== Extracted records ==

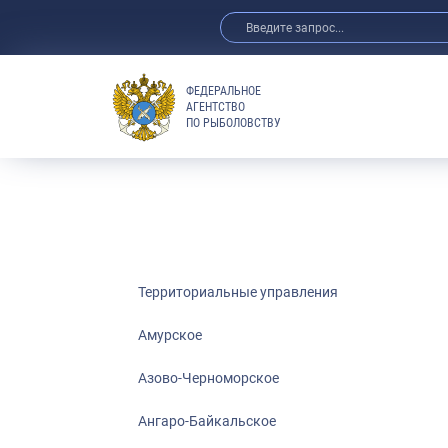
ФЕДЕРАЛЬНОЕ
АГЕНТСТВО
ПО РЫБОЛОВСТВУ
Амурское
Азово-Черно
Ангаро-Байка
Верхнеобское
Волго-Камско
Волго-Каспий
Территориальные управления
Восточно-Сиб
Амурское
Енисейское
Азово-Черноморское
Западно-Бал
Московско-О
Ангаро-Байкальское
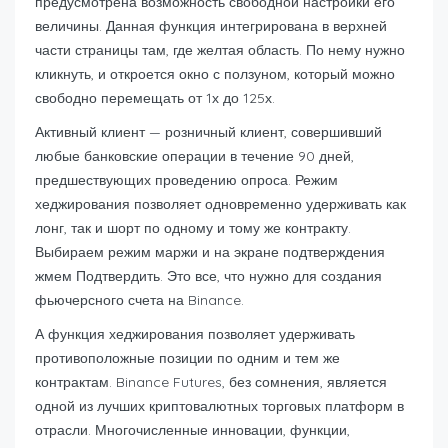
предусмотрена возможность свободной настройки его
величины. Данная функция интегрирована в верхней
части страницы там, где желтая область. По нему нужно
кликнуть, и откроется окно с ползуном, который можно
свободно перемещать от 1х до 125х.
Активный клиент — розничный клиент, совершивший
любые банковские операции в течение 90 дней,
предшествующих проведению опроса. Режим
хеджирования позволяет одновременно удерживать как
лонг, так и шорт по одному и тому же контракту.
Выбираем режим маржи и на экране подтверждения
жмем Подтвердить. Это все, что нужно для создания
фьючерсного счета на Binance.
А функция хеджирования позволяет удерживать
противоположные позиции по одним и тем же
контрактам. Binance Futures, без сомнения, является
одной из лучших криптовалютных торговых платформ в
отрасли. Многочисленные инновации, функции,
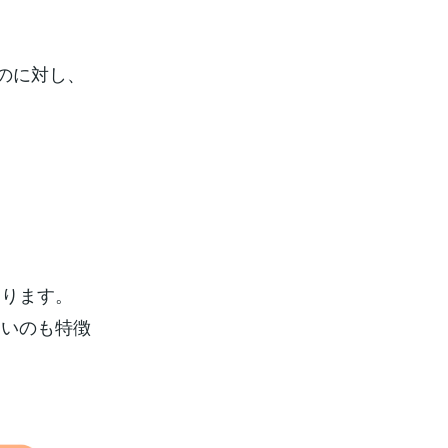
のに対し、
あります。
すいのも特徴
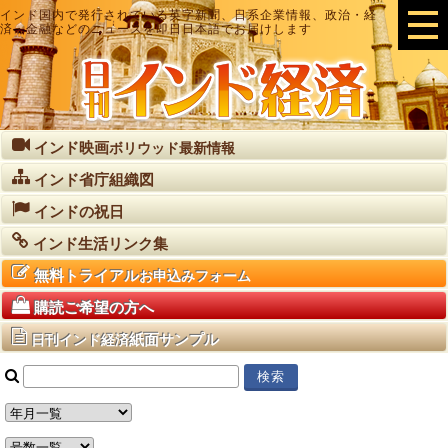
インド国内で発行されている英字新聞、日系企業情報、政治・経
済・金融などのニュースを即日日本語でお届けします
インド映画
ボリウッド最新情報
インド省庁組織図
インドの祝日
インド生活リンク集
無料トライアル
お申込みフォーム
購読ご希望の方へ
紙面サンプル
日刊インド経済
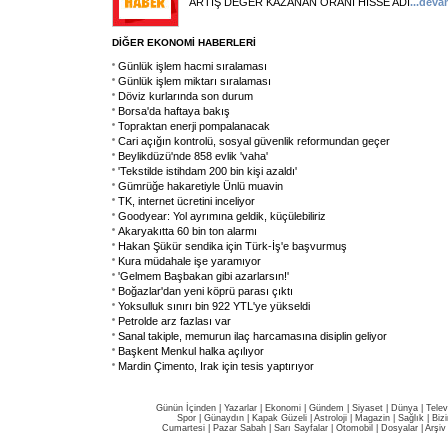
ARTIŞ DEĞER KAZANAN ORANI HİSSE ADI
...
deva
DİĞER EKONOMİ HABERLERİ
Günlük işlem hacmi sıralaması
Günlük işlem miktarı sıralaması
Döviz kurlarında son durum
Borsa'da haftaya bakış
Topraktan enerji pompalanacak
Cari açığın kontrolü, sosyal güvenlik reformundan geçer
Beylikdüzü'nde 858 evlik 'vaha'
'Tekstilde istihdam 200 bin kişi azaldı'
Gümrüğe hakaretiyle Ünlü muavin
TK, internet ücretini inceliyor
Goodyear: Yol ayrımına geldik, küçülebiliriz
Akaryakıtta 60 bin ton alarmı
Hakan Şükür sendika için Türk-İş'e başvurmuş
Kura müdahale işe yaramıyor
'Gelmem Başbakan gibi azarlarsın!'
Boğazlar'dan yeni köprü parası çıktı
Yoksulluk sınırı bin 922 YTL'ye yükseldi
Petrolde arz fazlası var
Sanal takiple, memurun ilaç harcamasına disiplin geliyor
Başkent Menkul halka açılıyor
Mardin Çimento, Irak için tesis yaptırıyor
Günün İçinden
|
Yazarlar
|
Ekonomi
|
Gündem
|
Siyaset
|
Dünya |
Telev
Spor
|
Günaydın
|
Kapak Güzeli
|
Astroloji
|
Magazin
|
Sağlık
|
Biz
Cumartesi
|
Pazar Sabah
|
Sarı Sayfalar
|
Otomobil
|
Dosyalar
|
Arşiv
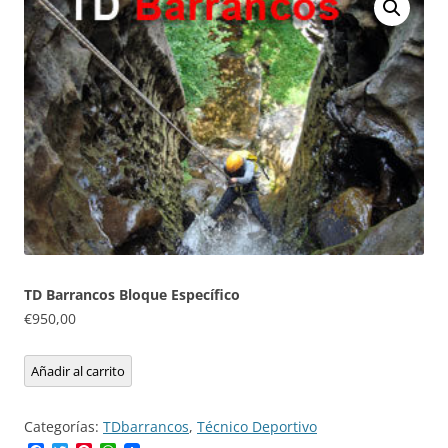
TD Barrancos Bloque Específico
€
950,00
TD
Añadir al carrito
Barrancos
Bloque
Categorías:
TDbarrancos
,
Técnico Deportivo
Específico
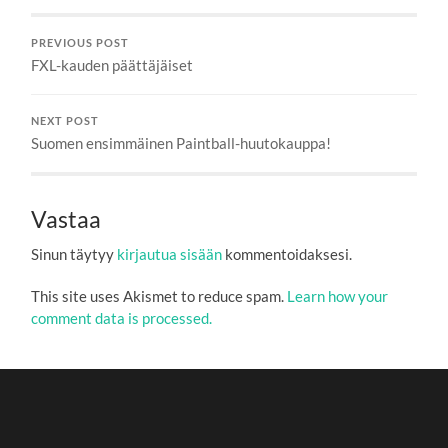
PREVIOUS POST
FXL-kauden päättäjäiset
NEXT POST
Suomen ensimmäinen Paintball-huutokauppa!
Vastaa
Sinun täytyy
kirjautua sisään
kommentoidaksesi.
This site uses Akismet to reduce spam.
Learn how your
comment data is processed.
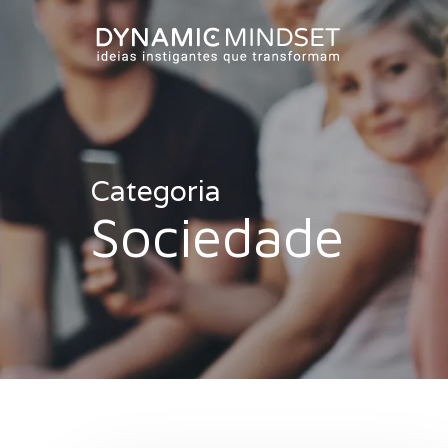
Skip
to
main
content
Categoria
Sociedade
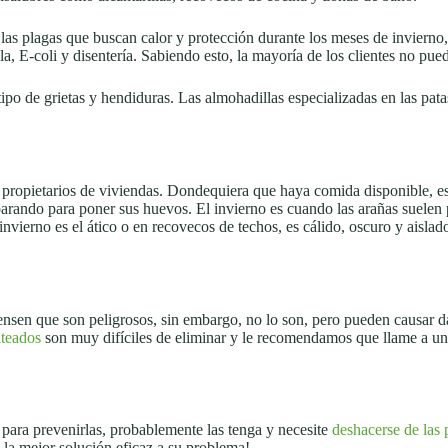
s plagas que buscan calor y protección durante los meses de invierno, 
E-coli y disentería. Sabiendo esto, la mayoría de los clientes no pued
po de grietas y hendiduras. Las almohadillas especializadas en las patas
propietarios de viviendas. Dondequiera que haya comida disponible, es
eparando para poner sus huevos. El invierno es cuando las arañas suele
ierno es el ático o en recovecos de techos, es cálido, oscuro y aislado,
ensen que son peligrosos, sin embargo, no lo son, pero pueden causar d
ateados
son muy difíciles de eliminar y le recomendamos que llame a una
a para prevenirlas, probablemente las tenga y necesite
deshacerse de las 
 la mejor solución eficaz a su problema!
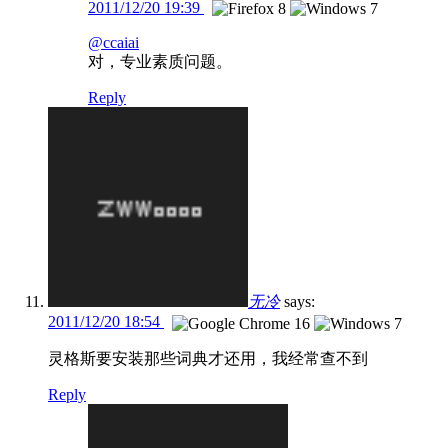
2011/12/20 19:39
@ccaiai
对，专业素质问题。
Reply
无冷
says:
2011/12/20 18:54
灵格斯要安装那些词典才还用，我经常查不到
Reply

===

• _What the exercise asks_
For this exercise, copy each line of the data above exactly, from the first through the line containing "предусмотрена возможность свободной", and drop the pictures.

• _Output of the exercise_
ФЕДЕРАЛЬНОЕ
АГЕНТСТВО
ПО РЫБОЛОВСТВУ
Амурское
Азово-Черно
Ангаро-Байка
Верхнеобское
Волго-Камско
Волго-Каспий
Территориальные управления
Восточно-Сиб
Амурское
Енисейское
Азово-Черноморское
Западно-Бал
Московско-О
Ангаро-Байкальское
предусмотрена возможность свободной настройки его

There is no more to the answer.